- DATA RECORDS:
=== Section Start ===
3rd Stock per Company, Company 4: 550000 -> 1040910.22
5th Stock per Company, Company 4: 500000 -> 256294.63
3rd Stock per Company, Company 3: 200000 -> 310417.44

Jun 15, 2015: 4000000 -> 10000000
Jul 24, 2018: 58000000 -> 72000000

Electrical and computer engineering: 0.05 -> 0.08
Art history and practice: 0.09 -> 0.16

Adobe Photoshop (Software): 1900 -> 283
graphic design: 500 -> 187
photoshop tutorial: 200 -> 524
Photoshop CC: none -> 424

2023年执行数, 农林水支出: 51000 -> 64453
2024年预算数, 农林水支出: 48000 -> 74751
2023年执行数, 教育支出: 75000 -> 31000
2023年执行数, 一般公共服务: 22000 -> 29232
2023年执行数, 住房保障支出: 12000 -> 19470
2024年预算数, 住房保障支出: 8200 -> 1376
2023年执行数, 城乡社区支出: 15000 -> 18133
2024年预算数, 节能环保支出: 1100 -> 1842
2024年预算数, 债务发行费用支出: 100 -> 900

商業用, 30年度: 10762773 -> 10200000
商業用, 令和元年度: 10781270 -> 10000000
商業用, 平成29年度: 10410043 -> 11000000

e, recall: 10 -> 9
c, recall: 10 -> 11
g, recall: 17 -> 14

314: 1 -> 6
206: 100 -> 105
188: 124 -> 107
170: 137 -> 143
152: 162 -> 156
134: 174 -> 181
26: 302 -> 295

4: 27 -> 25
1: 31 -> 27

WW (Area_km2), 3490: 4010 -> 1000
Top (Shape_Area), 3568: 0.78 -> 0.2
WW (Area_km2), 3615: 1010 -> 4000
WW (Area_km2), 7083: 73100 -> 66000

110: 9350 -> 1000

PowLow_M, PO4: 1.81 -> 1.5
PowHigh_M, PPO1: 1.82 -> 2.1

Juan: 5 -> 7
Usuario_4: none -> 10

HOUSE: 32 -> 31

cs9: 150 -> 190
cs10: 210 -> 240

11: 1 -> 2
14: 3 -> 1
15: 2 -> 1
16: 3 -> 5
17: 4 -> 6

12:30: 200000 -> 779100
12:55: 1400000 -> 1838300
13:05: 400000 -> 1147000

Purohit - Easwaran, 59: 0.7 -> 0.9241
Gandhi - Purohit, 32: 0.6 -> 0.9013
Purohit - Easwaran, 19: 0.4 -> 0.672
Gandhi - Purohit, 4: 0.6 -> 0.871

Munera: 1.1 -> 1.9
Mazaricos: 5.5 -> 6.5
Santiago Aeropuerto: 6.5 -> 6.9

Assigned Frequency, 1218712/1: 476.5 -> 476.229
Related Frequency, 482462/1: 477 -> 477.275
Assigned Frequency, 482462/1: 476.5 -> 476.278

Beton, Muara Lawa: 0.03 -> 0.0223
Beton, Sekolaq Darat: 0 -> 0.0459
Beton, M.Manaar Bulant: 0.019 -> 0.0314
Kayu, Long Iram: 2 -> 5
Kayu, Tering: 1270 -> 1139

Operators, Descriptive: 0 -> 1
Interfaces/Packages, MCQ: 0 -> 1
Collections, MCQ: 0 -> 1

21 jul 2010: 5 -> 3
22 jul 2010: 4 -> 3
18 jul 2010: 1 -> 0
=== Section End ===
- WORK ITEM:
Your answer must be the line containing "314: 1 -> 6" and every line after it through the end of the records above, reproduced exactly and alone.

- ANSWER TO THIS EXERCISE:
314: 1 -> 6
206: 100 -> 105
188: 124 -> 107
170: 137 -> 143
152: 162 -> 156
134: 174 -> 181
26: 302 -> 295

4: 27 -> 25
1: 31 -> 27

WW (Area_km2), 3490: 4010 -> 1000
Top (Shape_Area), 3568: 0.78 -> 0.2
WW (Area_km2), 3615: 1010 -> 4000
WW (Area_km2), 7083: 73100 -> 66000

110: 9350 -> 1000

PowLow_M, PO4: 1.81 -> 1.5
PowHigh_M, PPO1: 1.82 -> 2.1

Juan: 5 -> 7
Usuario_4: none -> 10

HOUSE: 32 -> 31

cs9: 150 -> 190
cs10: 210 -> 240

11: 1 -> 2
14: 3 -> 1
15: 2 -> 1
16: 3 -> 5
17: 4 -> 6

12:30: 200000 -> 779100
12:55: 1400000 -> 1838300
13:05: 400000 -> 1147000

Purohit - Easwaran, 59: 0.7 -> 0.9241
Gandhi - Purohit, 32: 0.6 -> 0.9013
Purohit - Easwaran, 19: 0.4 -> 0.672
Gandhi - Purohit, 4: 0.6 -> 0.871

Munera: 1.1 -> 1.9
Mazaricos: 5.5 -> 6.5
Santiago Aeropuerto: 6.5 -> 6.9

Assigned Frequency, 1218712/1: 476.5 -> 476.229
Related Frequency, 482462/1: 477 -> 477.275
Assigned Frequency, 482462/1: 476.5 -> 476.278

Beton, Muara Lawa: 0.03 -> 0.0223
Beton, Sekolaq Darat: 0 -> 0.0459
Beton, M.Manaar Bulant: 0.019 -> 0.0314
Kayu, Long Iram: 2 -> 5
Kayu, Tering: 1270 -> 1139

Operators, Descriptive: 0 -> 1
Interfaces/Packages, MCQ: 0 -> 1
Collections, MCQ: 0 -> 1

21 jul 2010: 5 -> 3
22 jul 2010: 4 -> 3
18 jul 2010: 1 -> 0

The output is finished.